Are you weighing whether to bring AI into your production and unsure where to start without getting it wrong? Let's talk: an honest diagnosis is worth more than a flashy demo. Request your diagnosis.
Frequently asked questions
Is artificial intelligence going to replace production companies and creatives?
That's not the scenario the data points to. Recent studies (Luchini, 2025) show that, with the same access to AI, the professionals with more judgement keep producing better work. AI is becoming infrastructure, a baseline tool, rather than a substitute. The real risk isn't disappearing, but using it without judgement.
Is it worth using AI in audiovisual production, or is it hype?
It depends on the task. It delivers measurable returns in previsualisation, editing, localisation, dubbing and variants at scale. On the other hand, generating 100% autonomous premium content still gives unstable results (McKinsey, 2025). The key is knowing where it truly speeds things up and where it doesn't.
Why do some AI-made ads trigger rejection?
Because the audience spots them and penalises the brand. Only 18% of consumers have a positive view of brands that use AI in advertising (CivicScience, 2025), and rejection is higher among Gen Z (IAB, 2026). It's called «AI slop»: content that looks generated and cheap. The risk is reputational, not technical.
Is it true that some brands boast about not using AI?
Yes, and it works for them. Aerie turned its «real people only» pledge into its most-viewed post of the year, with sales growth of 23% year over year. Dove, Equinox and Le Creuset have followed similar paths. «No AI» is starting to operate as a quality mark.
Can you use AI without losing your brand's creative signature?
Yes, if AI works under human direction and not the other way round. The judgement of whoever decides what gets generated and what gets discarded is what can't be replicated. Combining real and drone footage with AI is one way to keep authenticity while gaining efficiency.
What should I ask a supplier before hiring AI production?
Less «which model do you use?» and more «how do you guarantee the result won't look cheap?», «which part is directed by a person?» and «can you show me a case with results, not a demo?». Proof matters more than the promise.
Sources
- CivicScience (2025): consumer sentiment toward AI in advertising (~18% positive, ~40% negative, 36% less likely to buy).

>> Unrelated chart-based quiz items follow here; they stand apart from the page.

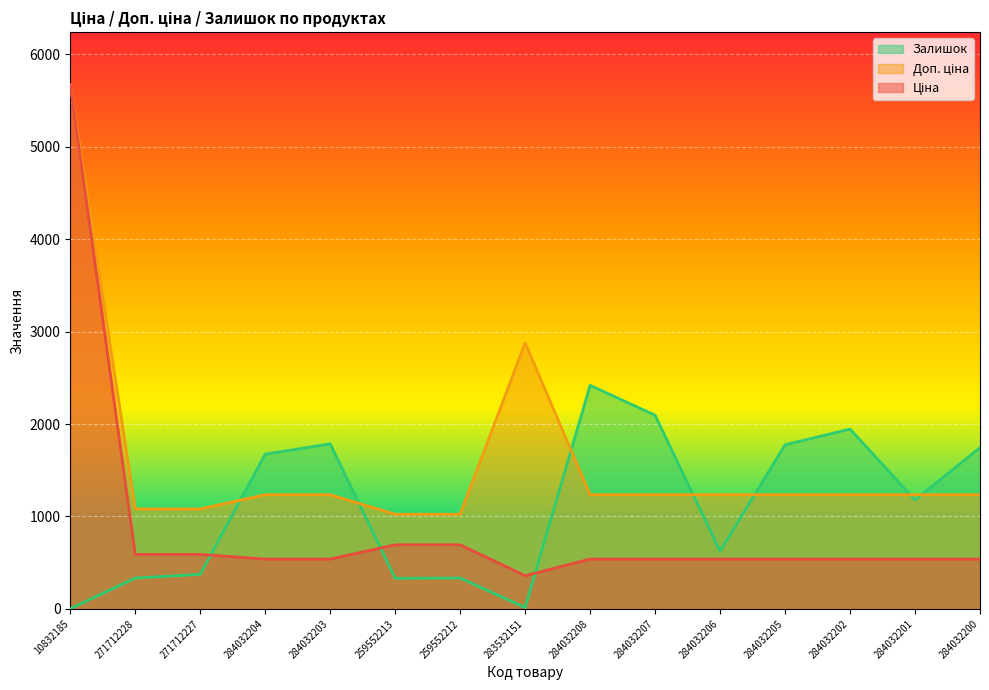

Which series has the largest range (max minus min)?

Ціна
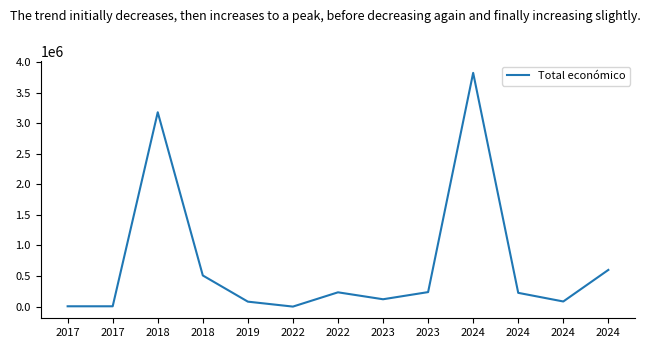

Count the number of data series in this chart.

1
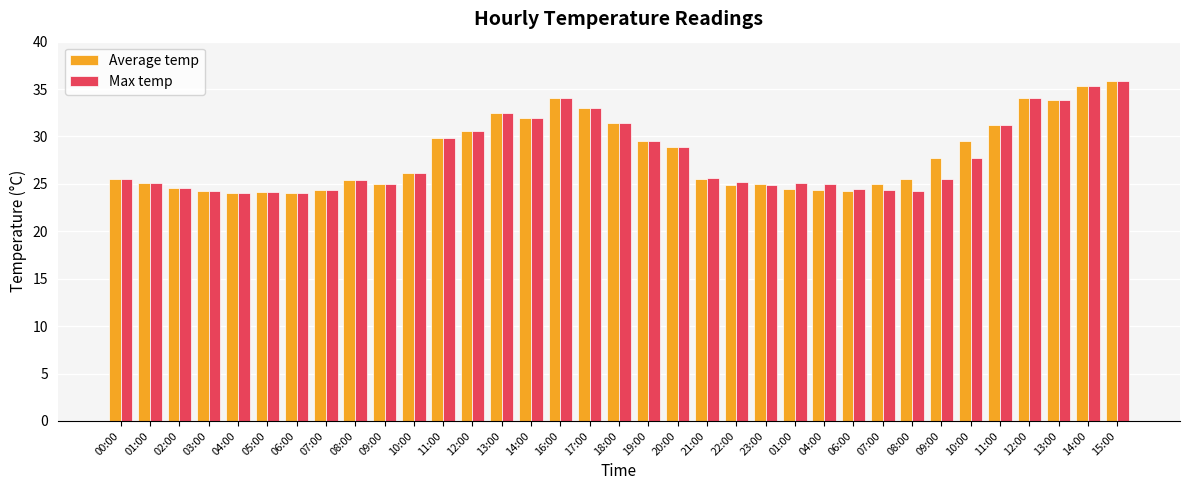

Reading left to right, list all the values displayed in this chart.

Average temp: 00:00=25.5	01:00=25.1	02:00=24.6	03:00=24.2	04:00=24.0	05:00=24.1	06:00=24.0	07:00=24.4	08:00=25.4	09:00=25.0	10:00=26.1	11:00=29.8	12:00=30.6	13:00=32.5	14:00=32.0	16:00=34.1	17:00=33.0	18:00=31.4	19:00=29.5	20:00=28.9	21:00=25.5	22:00=24.9	23:00=25.0	01:00=24.5	04:00=24.4	06:00=24.3	07:00=25.0	08:00=25.5	09:00=27.7	10:00=29.5	11:00=31.2	12:00=34.1	13:00=33.8	14:00=35.3	15:00=35.8
Max temp: 00:00=25.5	01:00=25.1	02:00=24.6	03:00=24.2	04:00=24.0	05:00=24.1	06:00=24.0	07:00=24.4	08:00=25.4	09:00=25.0	10:00=26.1	11:00=29.8	12:00=30.6	13:00=32.5	14:00=32.0	16:00=34.1	17:00=33.0	18:00=31.4	19:00=29.5	20:00=28.9	21:00=25.6	22:00=25.2	23:00=24.9	01:00=25.1	04:00=25.0	06:00=24.5	07:00=24.4	08:00=24.3	09:00=25.5	10:00=27.7	11:00=31.2	12:00=34.1	13:00=33.8	14:00=35.3	15:00=35.8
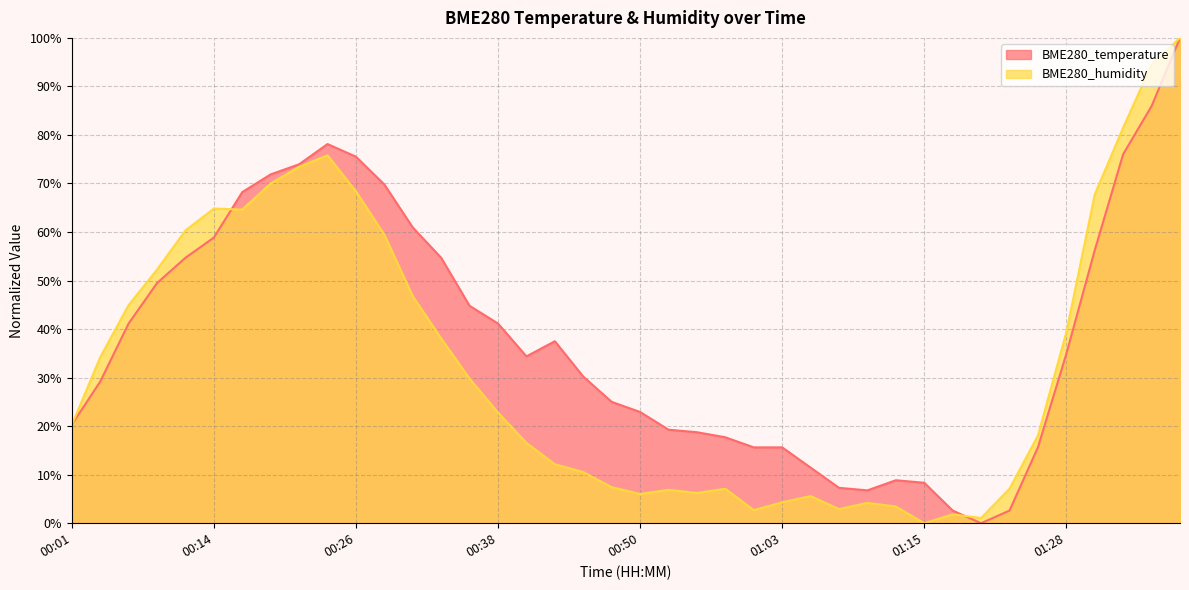

Where is the first local minimum for BME280_humidity?

00:16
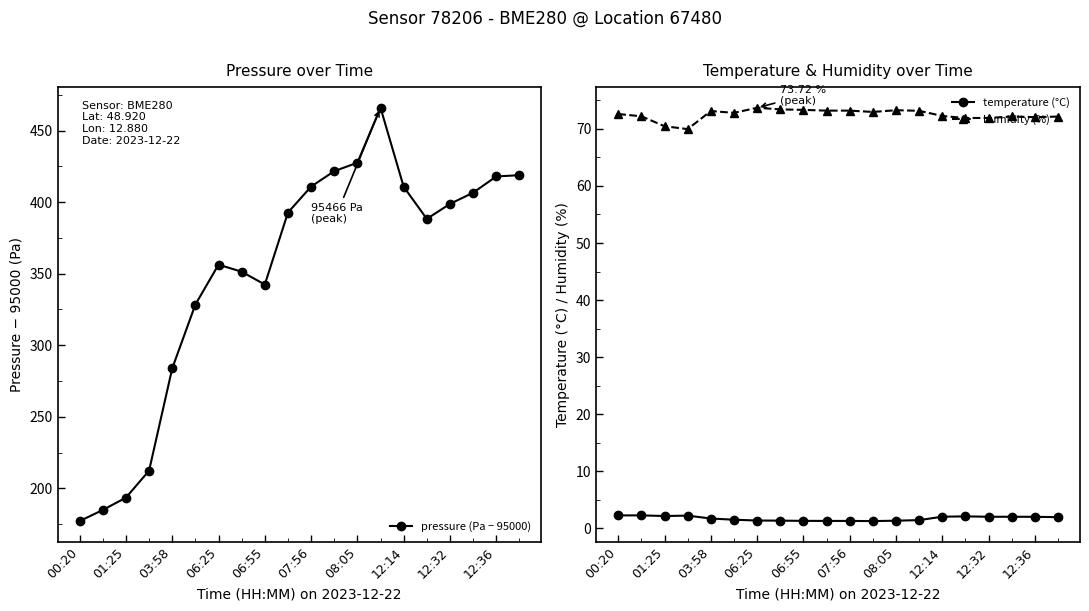

The value of pressure (Pa − 95000) at 12:14 is 410.8. True or false?

True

- IAB, «The AI Ad Gap Widens» (2026): higher rejection among Gen Z and an advertiser-consumer perception gap.
- NIQ (2024): AI ads activate memory less and generate a negative halo effect.
- Aerie / American Eagle, Fortune coverage (2025 to 2026): «no AI» pledge and +23% comparable sales in Q4 2025.

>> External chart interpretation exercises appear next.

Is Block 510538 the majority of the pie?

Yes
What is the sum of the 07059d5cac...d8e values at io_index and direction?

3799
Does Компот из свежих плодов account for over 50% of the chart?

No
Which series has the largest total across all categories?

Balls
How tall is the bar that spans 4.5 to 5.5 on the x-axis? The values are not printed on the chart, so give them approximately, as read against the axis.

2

- Dove, «Keep Beauty Real» (2024): first beauty brand to pledge not to use AI to portray women.
- Luchini et al., Penn State (2025): with equal access to AI, judgement still drives differences in originality.
- Doshi and Hauser, Science Advances (2024): AI improves individual creativity but homogenises the collective result.
- McKinsey, «What AI could mean for film and TV production» (2025): AI output still doesn't reach the premium production standard.
- Cannes Lions 2026 coverage (Ad Pulse, Fortune): from hype to a demand for proof; human creativity as a differentiator.
- Sora / OpenAI shutdown (2026): app pulled in April, API until September, due to unsustainable economics.